Friday, February 25, 2011


My lesson today made me think of how much tension I tend to carry when I ride, and how it affects my riding.

Longtime readers will remember that I really struggled with cantering for a while.  Heaven knows I never worried about it when I learned to ride as a kid, but getting back in the saddle as an adult, I realized how little I knew about riding, and developed a fear of cantering.

To familiarize my newer readers with our history, here is a very old post:

Cantering on my horse for the first time (intentionally)

Unfortunately, we didn't work on it again for quite a while:

Back to learning to canter

Cantering practice was very on again/off again until we got to our current barn, which has nice arenas, including an indoor arena, which enabled us to finally start practicing regularly.  You can see some video of my really bouncy early attempts here, here, and here.

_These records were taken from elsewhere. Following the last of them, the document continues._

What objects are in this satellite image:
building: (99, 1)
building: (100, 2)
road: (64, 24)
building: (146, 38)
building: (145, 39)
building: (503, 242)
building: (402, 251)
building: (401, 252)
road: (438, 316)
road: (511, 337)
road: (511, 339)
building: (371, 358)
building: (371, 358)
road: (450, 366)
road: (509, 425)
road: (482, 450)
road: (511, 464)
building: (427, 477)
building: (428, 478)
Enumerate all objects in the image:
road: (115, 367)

With Panama's naughty phase in late summer and early fall, and some other stuff we were working on, we haven't been working on the canter consistently the entire time, but often enough that I am getting more confident.  Today my trainer had me canter twice at the end of the lesson, and she said it was the best she's seen from me.  I'm finally getting the hang of how to move with the motion of the horse, so that my butt stays in the saddle better.

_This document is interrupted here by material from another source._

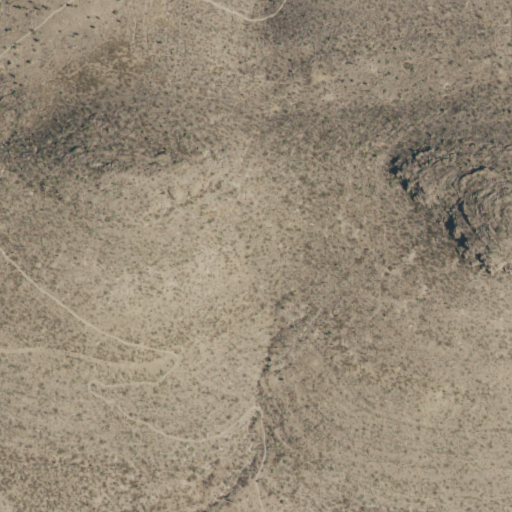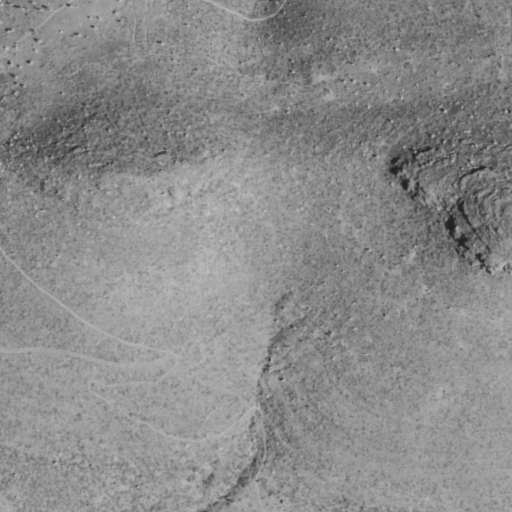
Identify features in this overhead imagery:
road: (3, 223)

Anyway, what made me think of tension was the difference in our performance — both mine and Panama's — during a couple of exercises.  My trainer had me work on a variation of a posting trot, up two beats and down two beats, to improve my strength and control.  However, I have a really hard time with it, and I go absolutely rigid when I'm tense because I'm thinking about something too hard — like when I was learning to canter.

Panama was feeding off my tension and trotting faster, with his head way up in the air, so I took a walk break and then did a regular posting trot for a few laps to calm him down with something he already knows.  While I was posting, my trainer told me to pull my knees away from the saddle (I tend to pinch with my knees), point my toes slightly out, force my feet down, and finally, to sit back more as I posted.  When it all came together, I was amazed — suddenly I felt like I was relaxed and moving with Panama, and he was more relaxed and responsive, too.

I wasn't able to maintain that sense of moving together during the two-up/two-down exercise, unfortunately.  It's really hard, so I have to concentrate, and then I get frustrated because I screw it up almost right away.  The result was that I instantly tensed up, Panama went faster, and it all fell apart again.  So my trainer gave me "homework" — that's what I'm supposed to work on in the next week.

It was after that exercise that she had me canter.  We were almost out of time, so I cantered just once in each direction.  I've been starting to feel the rhythm a bit more lately, and today I could feel it more than ever — maybe my experience of a relaxed posting trot had helped, I don't know.  In any case, I was able to keep my butt in the saddle and move with the horse much better than ever before.  As my trainer pointed out, I was able to feel what he was doing much more easily that way, and was able to put a little more leg on when needed to keep him cantering (he has a bad habit of slowing into a trot before I'm ready to).  Of course, she was saying "sit, sit, sit," with every stride to remind me, but whatever works — I finally feel like I'm really getting it!

Today's lesson gave me plenty to work on, but as the title of this post indicates, it has also given me a lot to think about — about how all that tension negatively affects both me and Panama.  The more rigid I get, the faster and choppier and bouncier he gets, which makes me even more tense; and so the cycle continues.  I am going to try to go into every ride from now on with the goal of breaking that cycle.



At February 26, 2011 at 4:19 AM, Anonymous Anonymous said...

Thinking about breathing well and deeply - particularly the exhale - helps me a lot with tension.

At March 4, 2011 at 2:46 PM, Anonymous Melody said...

Tension ruins a lot of things, and is one of the hardest things to handle. I second what Kate said.

At March 9, 2011 at 11:49 AM, Blogger Katharine Swan said...

Kate, I'm getting much better about breathing. I used to hold my breath all the time, but I don't think I'm doing it as much. When I was riding last Thursday I thought about what you said, and was pleased to find that I was breathing in a nice, even rhythm. But I wasn't super tense at the time, so maybe that's why.

Melody, it sure does -- I wonder how many issues I've attributed to Panama, but have actually been because he's reacting to my tension?